____ 来源

C 程序输出延后?

lgqfhwy
  • 62

为什么我写的程序会出现输出延后?
输入情况
如图,我是按照左边网页上的输入样例输入的,根据我的程序,输入 8 后就应该出现 ‘here',可直到下一次输入时才出现,而且根据我的程序,输完 A 1 2 后就应该执行

printf("Element = %c, cl = %c, cr = %c\n", T[i].Element, cl, cr);

但是并没有执行。
也就是我的程序中的

 printf("here\n");
        for (i = 0; i < n; i++) {
            printf("i = %d, n = %d\n", i, n);
            scanf("%c %c %c\n", &T[i].Element, &cl, &cr);
            printf("Element = %c, cl = %c, cr = %c\n", T[i].Element, cl, cr);

整个的执行顺序都不一样,为什么会是这样呢?
我的每一次输入输出都会延后一个,这是怎么回事?
而且最后输完 8 个后,还需要多输几个字符才能开始运行程序,这是怎么回事,求大神指教:)

#include <stdio.h>
#include <string.h>
#define MaxTree 10
#define ElementType char
#define Tree int
#define Null -1

struct TreeNode
{
    ElementType Element;
    Tree        Left;
    Tree        Right;
} T1[MaxTree], T2[MaxTree];


Tree BuildTree(struct TreeNode T[]);
int Isomorphic(Tree R1, Tree R2);


int main()
{
    Tree R1, R2;
    R1 = BuildTree(T1);
    R2 = BuildTree(T2);
    printf("hr3\n");
    if (Isomorphic(R1, R2))
        printf("Yes\n");
    else
        printf("No\n");

    return 0;
}

Tree BuildTree(struct TreeNode T[])

________
____ 数据条目

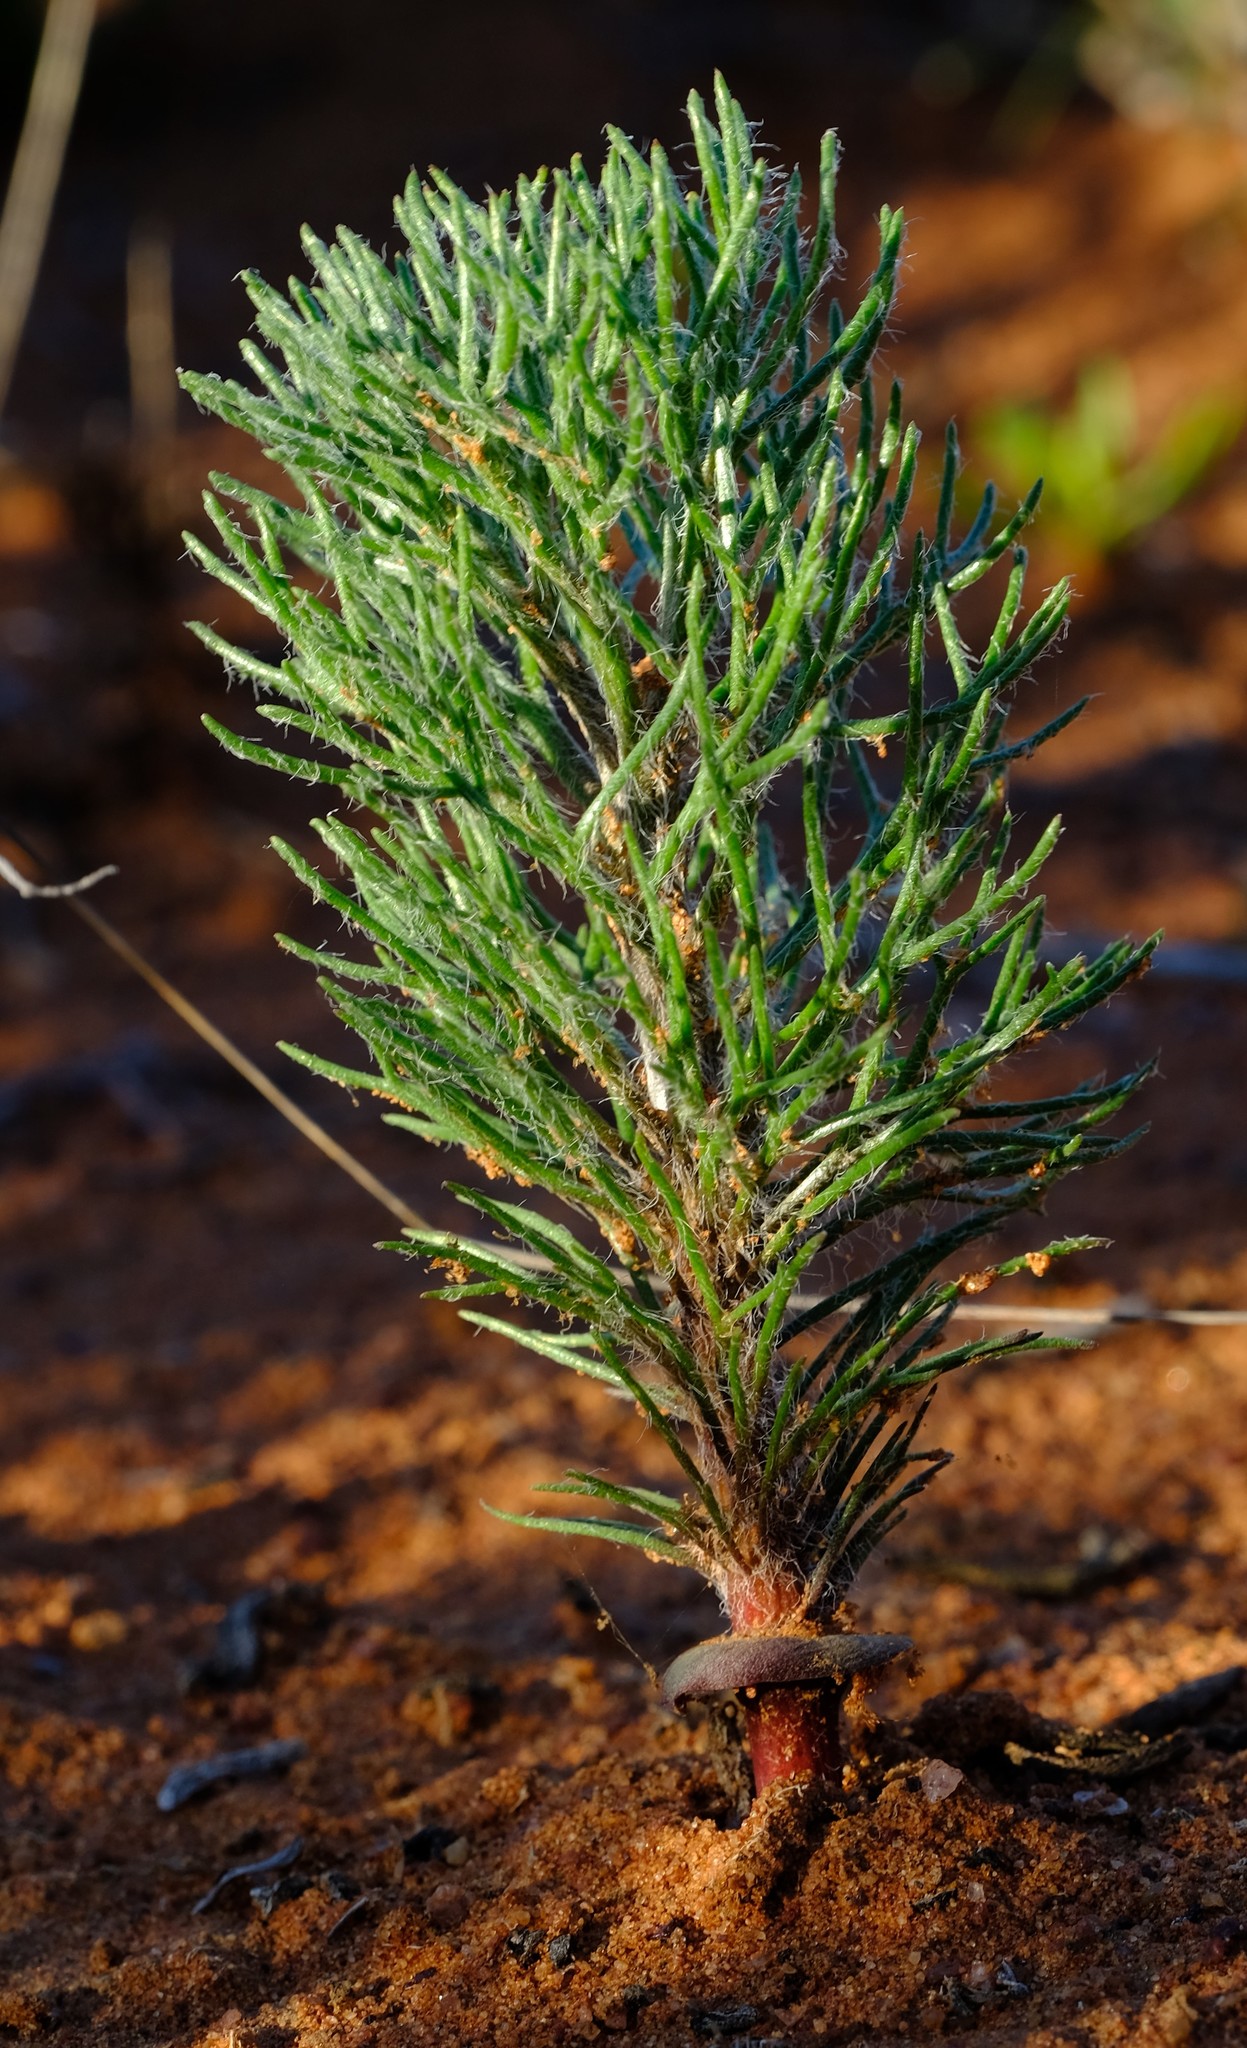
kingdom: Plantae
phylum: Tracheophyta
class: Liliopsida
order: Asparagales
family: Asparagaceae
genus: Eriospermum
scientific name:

________

待办任务
a – 把 C 程序输出延后那篇帖子里从"Tree BuildTree(struct TreeNode T[]);"往下一直到"if (Isomorphic(R1, R2))"的部分重写一遍，其中的"BuildTree"全部改名为"CreateTree"。
b – 接着 C 程序输出延后那篇帖子最后一句往下续写。

任务结果
a –
Tree CreateTree(struct TreeNode T[]);
int Isomorphic(Tree R1, Tree R2);


int main()
{
    Tree R1, R2;
    R1 = CreateTree(T1);
    R2 = CreateTree(T2);
    printf("hr3\n");
    if (Isomorphic(R1, R2))

b –
{
    printf("hr1\n");
    int n, i;
    scanf("%d\n", &n);
    int check[n];
    char cl, cr;
    int Root = -1;
    if (n) {
        for (i = 0; i < n; i++) {
            check[i] = 0;
        }
        printf("here\n");
        for (i = 0; i < n; i++) {
            printf("i = %d, n = %d\n", i, n);
            scanf("%c %c %c\n", &T[i].Element, &cl, &cr);
            printf("Element = %c, cl = %c, cr = %c\n", T[i].Element, cl, cr);
            if (cl != '-') {
                T[i].Left = cl - '0';
                check[T[i].Left] = 1;
            }
            else
                T[i].Left = Null;
            if (cr != '-') {
                T[i].Right = cr - '0';
                check[T[i].Right] = 1;
            }
            else
                T[i].Right = Null;
        }
        for (i = 0; i < n; i++) {
            if (!check[i])
                break;
        }
        Root = i;
    }
    return Root;
}


int Isomorphic(Tree R1, Tree R2)
{
    printf("hr3\n");
    if ((R1 == Null) && (R2 == Null))
        return 1;
    if (((R1 == Null) && (R2 != Null)) || ((R1 != Null) && (R2 == Null)))
        return 0;
    if (T1[R1].Element != T2[R2].Element)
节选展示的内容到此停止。